**Written task**
Return the records exactly as they stand, and keep the pictures out of the copy.

**Given records**
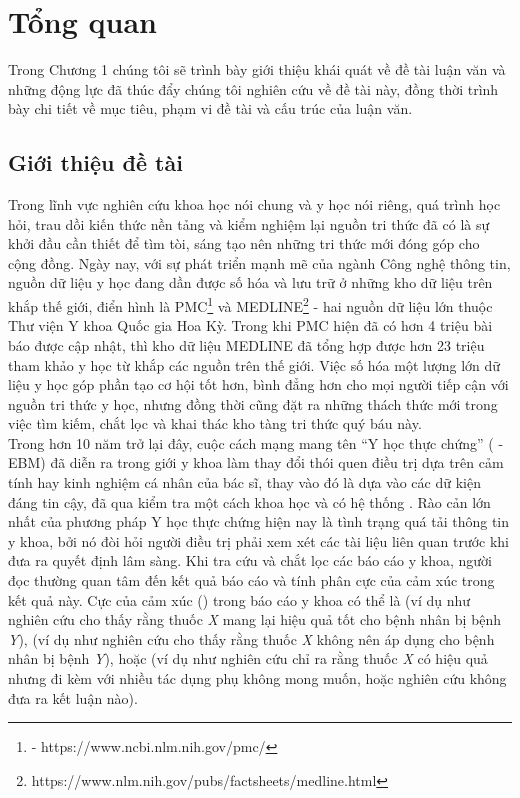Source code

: \chapter{Tổng quan}
\thispagestyle{empty}
Trong Chương 1 chúng tôi sẽ trình bày giới thiệu khái quát về đề tài luận văn và những động lực đã thúc đẩy chúng tôi nghiên cứu về đề tài này, đồng thời trình bày chi tiết về mục tiêu, phạm vi đề tài và cấu trúc của luận văn.
\pagebreak
\section{Giới thiệu đề tài}
Trong lĩnh vực nghiên cứu khoa học nói chung và y học nói riêng, quá trình học hỏi, trau dồi kiến thức nền tảng và kiểm nghiệm lại nguồn tri thức đã có là sự khởi đầu cần thiết để tìm tòi, sáng tạo nên những tri thức mới đóng góp cho cộng đồng. Ngày nay, với sự phát triển mạnh mẽ của ngành Công nghệ thông tin, nguồn dữ liệu y học đang dần được số hóa và lưu trữ ở những kho dữ liệu trên khắp thế giới, điển hình là PMC\footnote{ - https://www.ncbi.nlm.nih.gov/pmc/} và MEDLINE\footnote{https://www.nlm.nih.gov/pubs/factsheets/medline.html} - hai nguồn dữ liệu lớn thuộc Thư viện Y khoa Quốc gia Hoa Kỳ. Trong khi PMC hiện đã có hơn 4 triệu bài báo được cập nhật, thì kho dữ liệu MEDLINE đã tổng hợp được hơn 23 triệu tham khảo y học từ khắp các nguồn trên thế giới. Việc số hóa một lượng lớn dữ liệu y học góp phần tạo cơ hội tốt hơn, bình đẳng hơn cho mọi người tiếp cận với nguồn tri thức y học, nhưng đồng thời cũng đặt ra những thách thức mới trong việc tìm kiếm, chắt lọc và khai thác kho tàng tri thức quý báu này.\\

Trong hơn 10 năm trở lại đây, cuộc cách mạng mang tên ``Y học thực chứng'' ( - EBM) đã diễn ra trong giới y khoa làm thay đổi thói quen điều trị dựa trên cảm tính hay kinh nghiệm cá nhân của bác sĩ, thay vào đó là dựa vào các dữ kiện đáng tin cậy, đã qua kiểm tra một cách khoa học và có hệ thống \cite{Nguyen2004}. Rào cản lớn nhất của phương pháp Y học thực chứng hiện nay là tình trạng quá tải thông tin y khoa, bởi nó đòi hỏi người điều trị phải xem xét các tài liệu liên quan trước khi đưa ra quyết định lâm sàng. Khi tra cứu và chắt lọc các báo cáo y khoa, người đọc thường quan tâm đến kết quả báo cáo và tính phân cực của cảm xúc trong kết quả này. Cực của cảm xúc () trong báo cáo y khoa có thể là \tichcuc (ví dụ như nghiên cứu cho thấy rằng thuốc \textit{X} mang lại hiệu quả tốt cho bệnh nhân bị bệnh \textit{Y}), \tieucuc (ví dụ như nghiên cứu cho thấy rằng thuốc \textit{X} không nên áp dụng cho bệnh nhân bị bệnh \textit{Y}), hoặc \trungtinh (ví dụ như nghiên cứu chỉ ra rằng thuốc \textit{X} có hiệu quả nhưng đi kèm với nhiều tác dụng phụ không mong muốn, hoặc nghiên cứu không đưa ra kết luận nào).\\

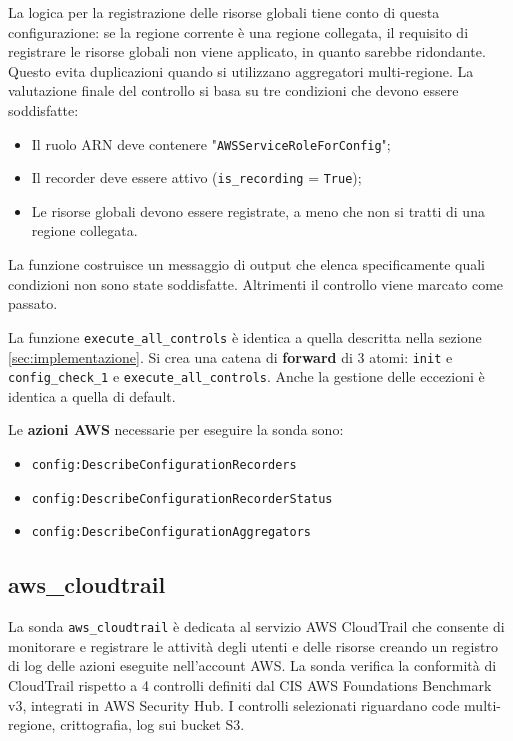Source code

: La logica per la registrazione delle risorse globali tiene conto di questa configurazione: se la regione corrente è una regione collegata, il requisito di registrare le risorse globali non viene applicato, in quanto sarebbe ridondante. Questo evita duplicazioni quando si utilizzano aggregatori multi-regione. La valutazione finale del controllo si basa su tre condizioni che devono essere soddisfatte:

\begin{itemize}
\item Il ruolo ARN deve contenere "\texttt{AWSServiceRoleForConfig}";
\item Il recorder deve essere attivo (\texttt{is\_recording} = \texttt{True});
\item Le risorse globali devono essere registrate, a meno che non si tratti di una regione collegata.
\end{itemize}

La funzione costruisce un messaggio di output che elenca specificamente quali condizioni non sono state soddisfatte. Altrimenti il controllo viene marcato come passato. 

La funzione \texttt{execute\_all\_controls} è identica a quella descritta nella sezione \ref{sec:implementazione}. Si crea una catena di \textbf{forward} di 3 atomi: \texttt{init} e \texttt{config\_check\_1} e \texttt{execute\_all\_controls}. Anche la gestione delle eccezioni è identica a quella di default.

\vspace{1em}

\noindent Le \textbf{azioni AWS} necessarie per eseguire la sonda sono:
\begin{itemize}
    \item \texttt{config:DescribeConfigurationRecorders}
    \item \texttt{config:DescribeConfigurationRecorderStatus}
    \item \texttt{config:DescribeConfigurationAggregators}
\end{itemize}

\subsection{aws\_cloudtrail}
\label{sec:cloudtrail}

La sonda \texttt{aws\_cloudtrail} è dedicata al servizio AWS CloudTrail che consente di monitorare e registrare le attività degli utenti e delle risorse creando un registro di log delle azioni eseguite nell'account AWS. La sonda verifica la conformità di CloudTrail rispetto a 4 controlli definiti dal CIS AWS Foundations Benchmark v3, integrati in AWS Security Hub. I controlli selezionati riguardano code multi-regione, crittografia, log sui bucket S3.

**Finished task**
Source code

: \chapter{Tổng quan}
\thispagestyle{empty}
Trong Chương 1 chúng tôi sẽ trình bày giới thiệu khái quát về đề tài luận văn và những động lực đã thúc đẩy chúng tôi nghiên cứu về đề tài này, đồng thời trình bày chi tiết về mục tiêu, phạm vi đề tài và cấu trúc của luận văn.
\pagebreak
\section{Giới thiệu đề tài}
Trong lĩnh vực nghiên cứu khoa học nói chung và y học nói riêng, quá trình học hỏi, trau dồi kiến thức nền tảng và kiểm nghiệm lại nguồn tri thức đã có là sự khởi đầu cần thiết để tìm tòi, sáng tạo nên những tri thức mới đóng góp cho cộng đồng. Ngày nay, với sự phát triển mạnh mẽ của ngành Công nghệ thông tin, nguồn dữ liệu y học đang dần được số hóa và lưu trữ ở những kho dữ liệu trên khắp thế giới, điển hình là PMC\footnote{ - https://www.ncbi.nlm.nih.gov/pmc/} và MEDLINE\footnote{https://www.nlm.nih.gov/pubs/factsheets/medline.html} - hai nguồn dữ liệu lớn thuộc Thư viện Y khoa Quốc gia Hoa Kỳ. Trong khi PMC hiện đã có hơn 4 triệu bài báo được cập nhật, thì kho dữ liệu MEDLINE đã tổng hợp được hơn 23 triệu tham khảo y học từ khắp các nguồn trên thế giới. Việc số hóa một lượng lớn dữ liệu y học góp phần tạo cơ hội tốt hơn, bình đẳng hơn cho mọi người tiếp cận với nguồn tri thức y học, nhưng đồng thời cũng đặt ra những thách thức mới trong việc tìm kiếm, chắt lọc và khai thác kho tàng tri thức quý báu này.\\

Trong hơn 10 năm trở lại đây, cuộc cách mạng mang tên ``Y học thực chứng'' ( - EBM) đã diễn ra trong giới y khoa làm thay đổi thói quen điều trị dựa trên cảm tính hay kinh nghiệm cá nhân của bác sĩ, thay vào đó là dựa vào các dữ kiện đáng tin cậy, đã qua kiểm tra một cách khoa học và có hệ thống \cite{Nguyen2004}. Rào cản lớn nhất của phương pháp Y học thực chứng hiện nay là tình trạng quá tải thông tin y khoa, bởi nó đòi hỏi người điều trị phải xem xét các tài liệu liên quan trước khi đưa ra quyết định lâm sàng. Khi tra cứu và chắt lọc các báo cáo y khoa, người đọc thường quan tâm đến kết quả báo cáo và tính phân cực của cảm xúc trong kết quả này. Cực của cảm xúc () trong báo cáo y khoa có thể là \tichcuc (ví dụ như nghiên cứu cho thấy rằng thuốc \textit{X} mang lại hiệu quả tốt cho bệnh nhân bị bệnh \textit{Y}), \tieucuc (ví dụ như nghiên cứu cho thấy rằng thuốc \textit{X} không nên áp dụng cho bệnh nhân bị bệnh \textit{Y}), hoặc \trungtinh (ví dụ như nghiên cứu chỉ ra rằng thuốc \textit{X} có hiệu quả nhưng đi kèm với nhiều tác dụng phụ không mong muốn, hoặc nghiên cứu không đưa ra kết luận nào).\\

Source code

: La logica per la registrazione delle risorse globali tiene conto di questa configurazione: se la regione corrente è una regione collegata, il requisito di registrare le risorse globali non viene applicato, in quanto sarebbe ridondante. Questo evita duplicazioni quando si utilizzano aggregatori multi-regione. La valutazione finale del controllo si basa su tre condizioni che devono essere soddisfatte:

\begin{itemize}
\item Il ruolo ARN deve contenere "\texttt{AWSServiceRoleForConfig}";
\item Il recorder deve essere attivo (\texttt{is\_recording} = \texttt{True});
\item Le risorse globali devono essere registrate, a meno che non si tratti di una regione collegata.
\end{itemize}

La funzione costruisce un messaggio di output che elenca specificamente quali condizioni non sono state soddisfatte. Altrimenti il controllo viene marcato come passato. 

La funzione \texttt{execute\_all\_controls} è identica a quella descritta nella sezione \ref{sec:implementazione}. Si crea una catena di \textbf{forward} di 3 atomi: \texttt{init} e \texttt{config\_check\_1} e \texttt{execute\_all\_controls}. Anche la gestione delle eccezioni è identica a quella di default.

\vspace{1em}

\noindent Le \textbf{azioni AWS} necessarie per eseguire la sonda sono:
\begin{itemize}
    \item \texttt{config:DescribeConfigurationRecorders}
    \item \texttt{config:DescribeConfigurationRecorderStatus}
    \item \texttt{config:DescribeConfigurationAggregators}
\end{itemize}

\subsection{aws\_cloudtrail}
\label{sec:cloudtrail}

La sonda \texttt{aws\_cloudtrail} è dedicata al servizio AWS CloudTrail che consente di monitorare e registrare le attività degli utenti e delle risorse creando un registro di log delle azioni eseguite nell'account AWS. La sonda verifica la conformità di CloudTrail rispetto a 4 controlli definiti dal CIS AWS Foundations Benchmark v3, integrati in AWS Security Hub. I controlli selezionati riguardano code multi-regione, crittografia, log sui bucket S3.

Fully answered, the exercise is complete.